Hospitals, while state owned, are now run pretty much like companies. There’s a fixed price for every treatment, and the hospital administration has to keep cost down to go break even (which is their goal). What this means is that the hospital at the beginning of a fiscal year has a projected budget (derived from the national budget). This budget outlines the expected number of patients and treatments to be carried out. However, hospitals are also required by law to provided treatment for most illnesses, and may receive more patients than they anticipated. In that case, they request more money, which btw could involve discussions about cutting costs. As for the number of doctors and nurses employed, the hospital administration employs the people they feel they need, and it’s not uncommon to hire from abroad if supply is scarce.

The anticipated demand of health services for hospitals is measured based on historical data of demand (both emergency patients and ordinary patients), and on data about last year’s wating lists (which only includes ordinary patients). A waiting list is simply the number of people who has a case which has not been closed, which doesn’t mean that they are necessarily waiting at home for treatment (more about this in a later post). According to the latest data, the waiting list is about 8% of the capacity, meaning that if there are 100 beds (all occupied), there are 8 people waiting for a bed.

Note: All this is in my home country (Norway), and I can guarantee you it’s not the same all over.

Excellent counterargument. I think we can conclude that life expectancy is not useful to measure health care quality. Some interesting numbers could be:

  • the number of doctors per 100.000
  • the number of nurses per 100.000
  • the number of hospital beds per 100.000
  • the capacity versus order reserve (waiting lists) ratio
  • the percentage of the population seeking treatment for certain diseases
  • the sucess rate of treatment for certain diseases
  • net cost per patient

I’m currently processing some data about time elapsed between request and diagnoses, and between diagnosis and treatment, for certain diseases. Look for a follow up post

I have read many times - over many years - about patients (for instance cancer patients), who are are not treated because they don’t have insurance. I know about Medicare and Medicaid, though I don’t know enough about them. I have heard that there are roughly 15 million americans covered by the government through public programs, but I’ve also heard that 45 million americans don’t have any coverage at all. Can you tell me more about this?

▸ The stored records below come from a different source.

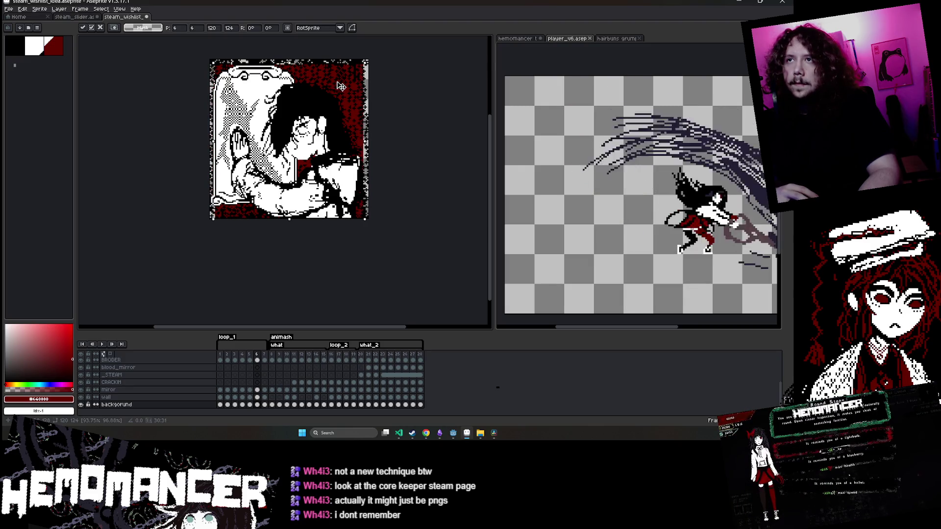
key("Right")
key("Right")
key("e")
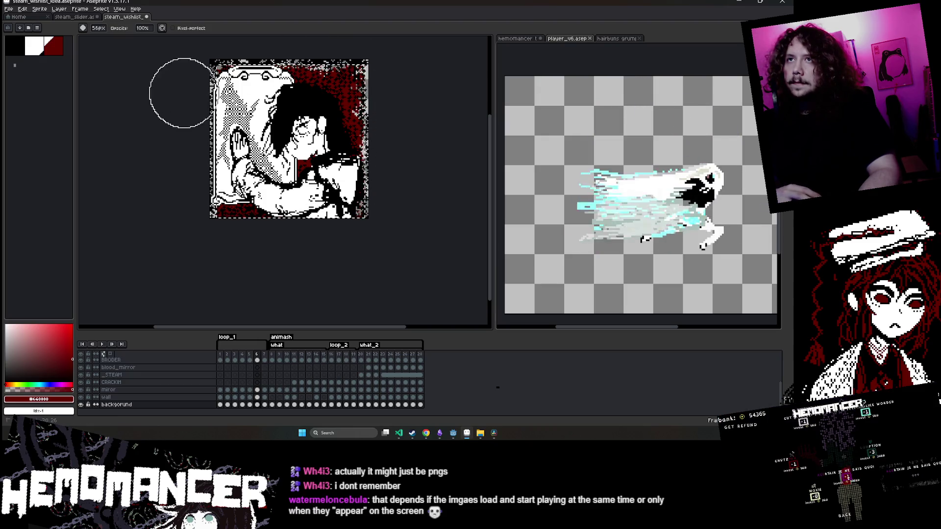
key("ctrl+d")
Step to a later frame and shrink its whole artwork to 119x125
key("Left")
key("Left")
key("Left")
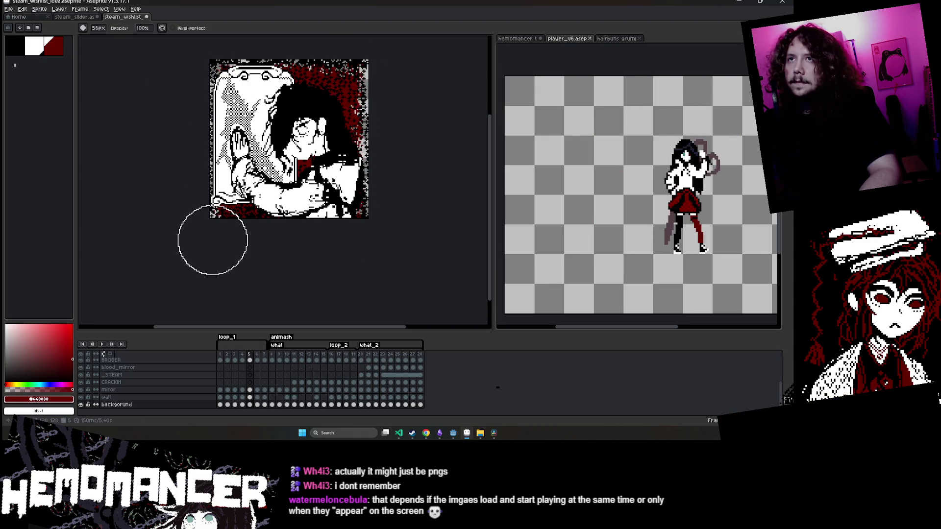
key("Return")
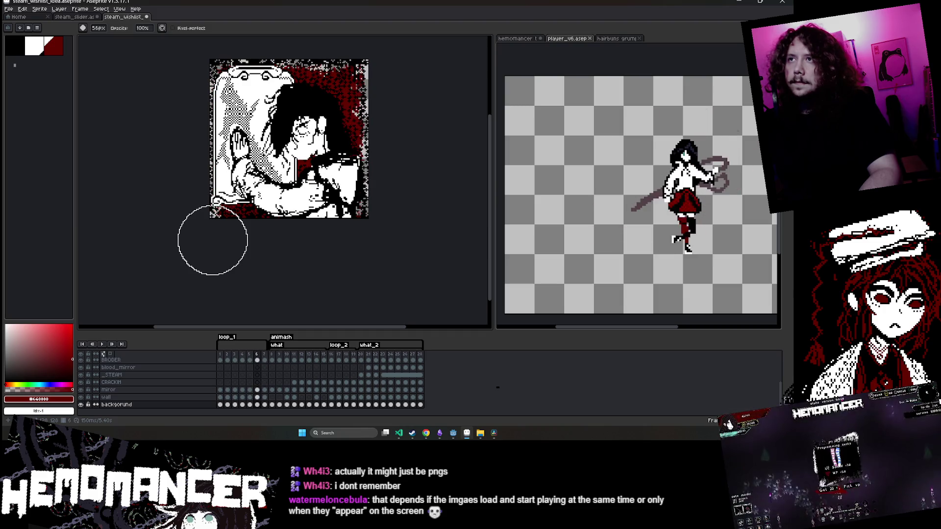
mouse_move(212, 240)
left_mouse_down()
mouse_move(83, 240)
mouse_move(329, 240)
mouse_move(170, 271)
left_mouse_up()
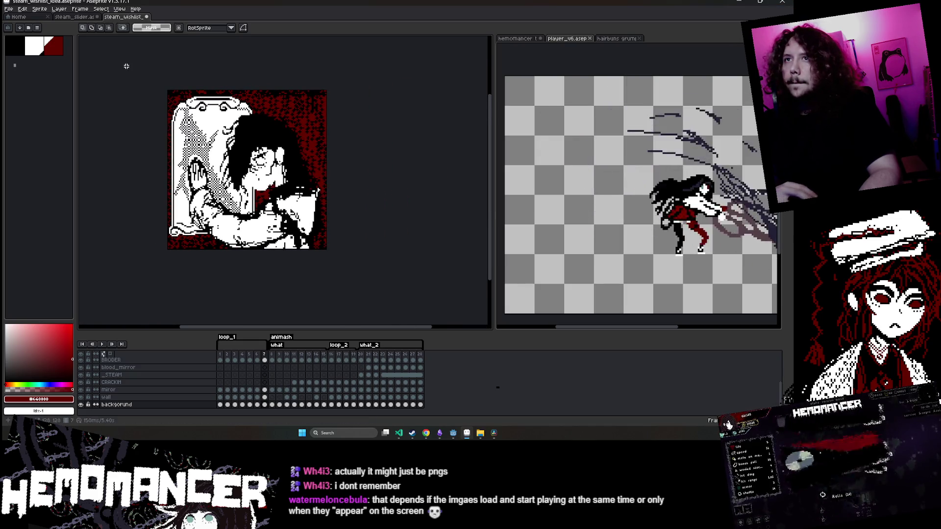
key("ctrl+a")
left_click_drag(328, 92, 316, 95)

…in the USA, doctors and medical personnel have to carry enormously expensive malpractice insurance. There are 1 million practicing lawyers in the US and they are hungry! Some medical specialists like neurosurgeons have to spend >$100,000 per year on insurance!
What i would like to know…if the state takes over medical care (assigns your doctor, etc.) does that mean that the state can be sued for malpractice?
High rates of lawsuits and malpractice insurance are a major factor in health care costs in the US. of course, the ABA says there is no such problem…it is all because insurance companies make BAD investments@ :smack:

Agreed. That was just a suggestion of a possible place to start.

Also, agreed.

Your system sounds almost identical to ours. I would also call our system a two tier system. Most hospitals are not for profit. Meanwhile most doctors are in private practice. I do have a couple question. What sort of incentives motivate hospitals to keep costs down. You suggested that breaking even is their goal, what happens if they do not?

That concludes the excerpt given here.